Super easy honestly. The issue with too much humidity is mould. 
You want good air flow, but good air flow means most of your humidity will escape. Its the same issue you will come across for lizards as well so... 
A humidity gage will be your best friend. 
Better to be on the dry side with access to a humid hide then too moist and growing mouldy


----------



## Tree (Sep 29, 2013)

gotcha! 

I have all the works for this tank. I am so glad I kept everything with it after my little knots passed away. Though I might add more sticks for when I do get one.

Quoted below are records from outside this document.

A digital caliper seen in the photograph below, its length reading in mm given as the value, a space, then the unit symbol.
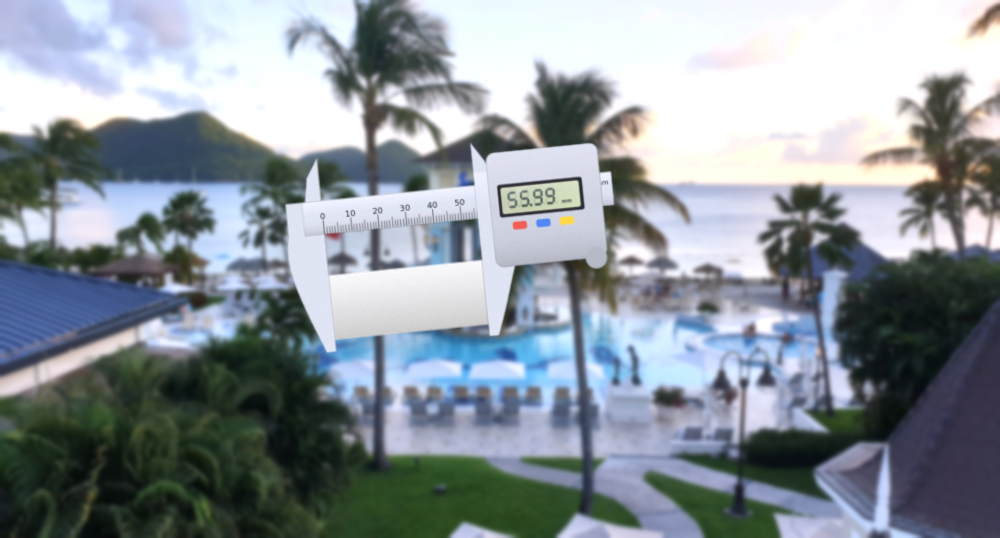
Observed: 55.99 mm
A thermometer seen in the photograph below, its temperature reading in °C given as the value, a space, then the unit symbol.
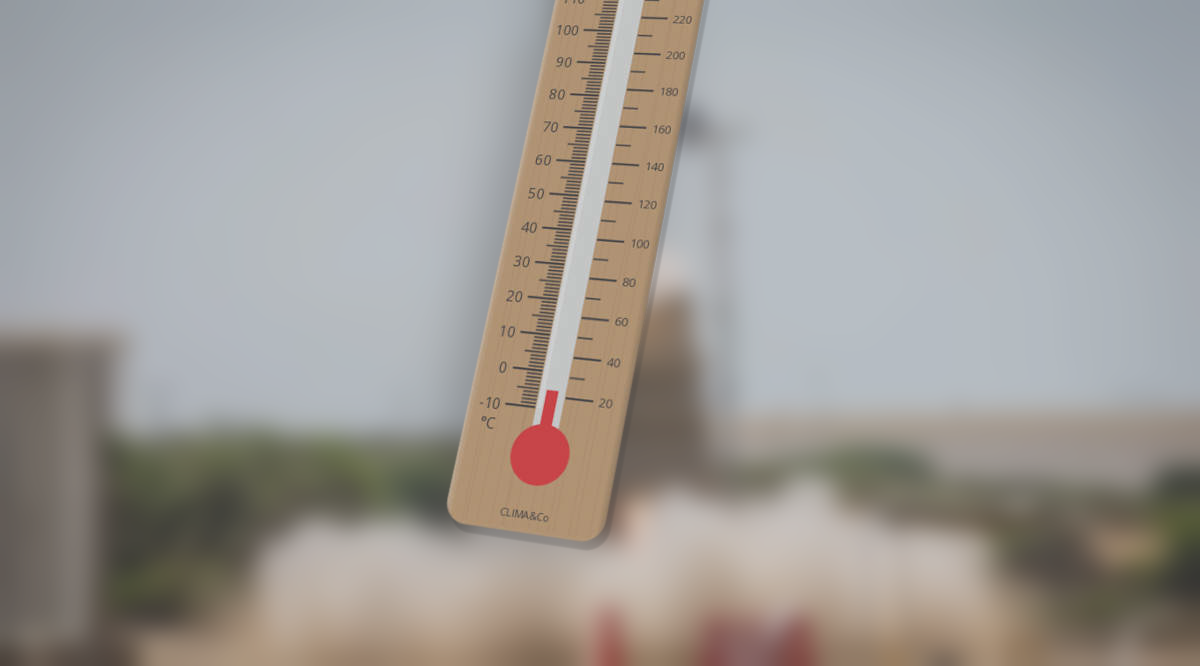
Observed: -5 °C
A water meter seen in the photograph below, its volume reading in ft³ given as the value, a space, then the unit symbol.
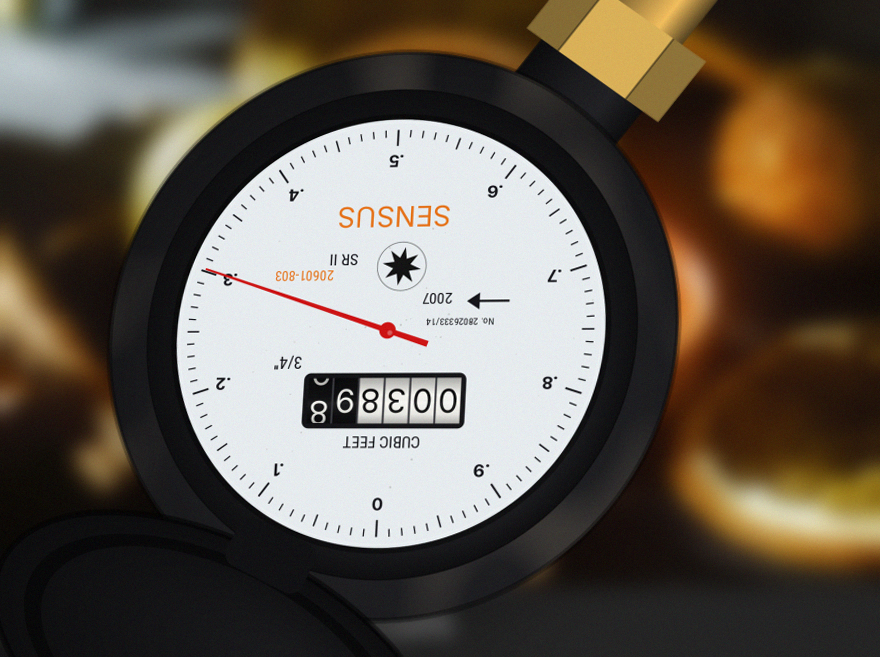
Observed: 3898.30 ft³
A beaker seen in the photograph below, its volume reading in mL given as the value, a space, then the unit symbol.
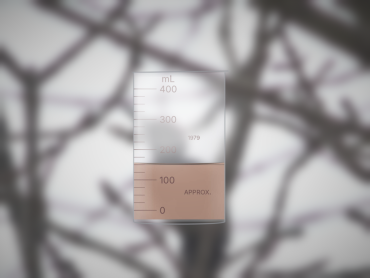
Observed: 150 mL
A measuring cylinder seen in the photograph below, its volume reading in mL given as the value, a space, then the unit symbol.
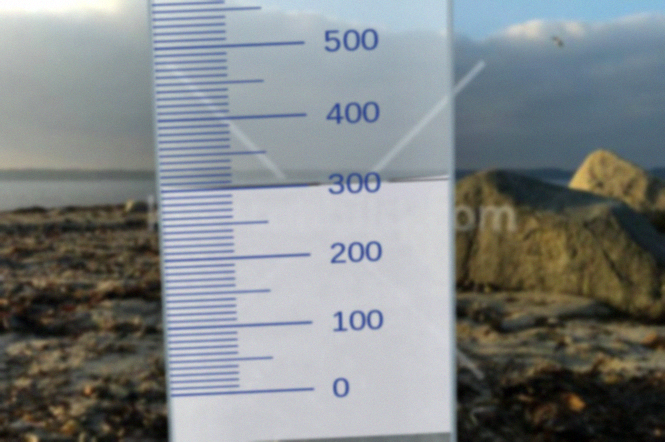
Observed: 300 mL
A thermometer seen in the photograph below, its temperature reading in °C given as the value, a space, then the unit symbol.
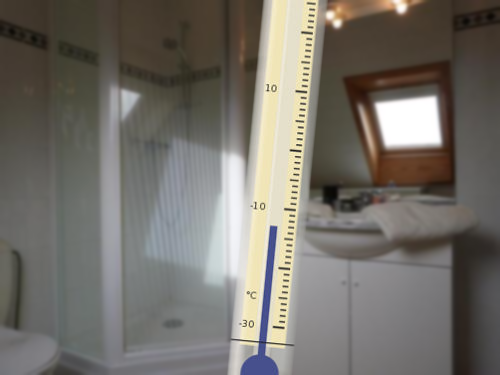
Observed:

Would I need the hide hole for them or the water dish I have in there? I was reading that they get their water from the food and form the moisture in the tank so would a small water dish be necessary?


----------



## Watermelons (Jul 21, 2015)

Yes I would still add a water dish. a very shallow one, it might help your humidity a bit. Could also sprits the branches/plants with a water bottle.
You also want prey (crickets) you put in the tank to have access to food and water so they don't snack on the spider if it doesn't find them right away.


----------



## Tree (Sep 29, 2013)

ah good point. I will keep the dish in the tank. It's a shallow dish too.


----------



## Lyonfish (Mar 26, 2013)

Green anoles are pretty small and might enjoy a tank like that too.
In my experience tarantula species that you can get at a pet store don't climb much. That might just be the pet store keeping them in the wrong kind of set up though.


----------



## Revosok (Aug 11, 2015)

Grey Tree Frog?


----------



## Tree (Sep 29, 2013)

I would love a Tree Frog. =3 I would have to buy a mister for them though. would be so COOL! I will take my time in getting something in this tank. for now, it's empty.


----------